Antonio é feio. Só não é mais feio que um filhote de greguejé. 

Seu nome foi escolhido pela mãe que jura ter sentido muito mais perder o final da novela que as dores do parto. Pela dor sentida botou nome no filho de Antonio, pra ele nunca se esquecer que nasceu em dia errado fazendo ela perder os três últimos capítulos, que foi quando o Fagundes deu um pé na bunda da vilã e se casou com a mocinha. A mesma que sofreu apaixonada a novela inteira. 

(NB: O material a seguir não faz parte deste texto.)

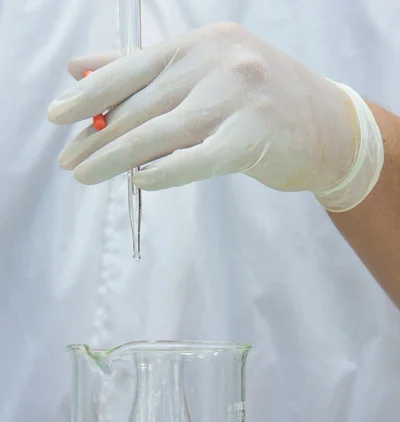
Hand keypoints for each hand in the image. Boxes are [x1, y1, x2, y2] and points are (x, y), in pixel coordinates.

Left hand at [48, 22, 382, 210]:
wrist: (330, 128)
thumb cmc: (261, 103)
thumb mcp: (205, 72)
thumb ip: (144, 71)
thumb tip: (80, 69)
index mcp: (201, 43)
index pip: (131, 68)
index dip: (90, 94)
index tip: (57, 117)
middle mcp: (217, 62)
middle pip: (140, 105)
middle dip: (97, 136)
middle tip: (69, 160)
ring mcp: (238, 98)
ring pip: (160, 132)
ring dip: (115, 157)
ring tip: (85, 175)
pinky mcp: (253, 138)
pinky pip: (196, 158)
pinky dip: (163, 171)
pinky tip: (137, 182)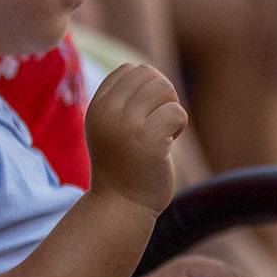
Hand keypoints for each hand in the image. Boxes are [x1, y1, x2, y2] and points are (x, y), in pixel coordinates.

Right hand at [84, 63, 185, 215]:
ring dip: (171, 110)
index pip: (129, 70)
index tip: (143, 114)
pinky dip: (179, 127)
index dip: (145, 87)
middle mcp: (108, 112)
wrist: (120, 206)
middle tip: (157, 124)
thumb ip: (124, 99)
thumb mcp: (112, 126)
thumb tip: (150, 72)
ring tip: (161, 134)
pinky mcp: (149, 141)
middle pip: (149, 75)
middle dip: (162, 96)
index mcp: (97, 106)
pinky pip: (176, 112)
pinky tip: (166, 145)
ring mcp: (127, 126)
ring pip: (164, 89)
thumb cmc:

À medida que o menino foi crescendo a mãe se desesperava por não reconhecer nele as feições do protagonista homenageado. Fagundinho não encorpou, sua adolescência passou e ele permaneceu franzino com a cara cheia de bexiga. Herança genética do pai que na noite de Porto Seguro lhe parecera lindo e pela manhã, dissipado o véu alcoólico, se mostrara esburacado feito a peste! Horror dos horrores se descobrir prenha, mas o terror maior foi se imaginar criando o filho de um desconhecido. Como em tudo na vida dá-se um jeito a mãe deu carinho e estudo pro infeliz aguardando que virasse doutor, porque feio como era, seu futuro seria virar caçoada das moças. Se fosse leso das idéias então? Passou anos debruçado sobre livros, o pobre, que de tanto ler pegou gosto pelas letras e se tornou um poeta das sombras - tudo que escreve destila tristices e solidão. 

Seus versos alcançaram o esconderijo de Das Dores, a própria cria miúda dum greguejé, que nas tristezas do poeta se viu descrita e desnudada. Com o coração zabumbando aloucado rabiscou uns versos acalentando as angústias sentidas pelo poeta. Antonio se viu lindo nos versos que a moça lhe respondia, se vestiu de coragem e saiu das sombras para encontrar a moça sob luz RGB. A beleza impressa nos escritos de um acrescentou fermento a imaginação do outro: "Sem encontros" – ela estabeleceu cortando a possibilidade de sua fisionomia causar desencanto no belo príncipe formado em sua mente. "Sem fotos" - corroborou de pronto o sapo poeta já endereçando suas rimas a deusa grega. Iludidos pela imaginação permanecem trocando alegrias, fantasias e enganos noite adentro. A solidão se rende e estica a madrugada para testemunhar o amor de dois feios se transformando em teclas e invadindo os monitores dos encantados em que assinam Apolo e Afrodite. 

Serão felizes até que uma foto os separe.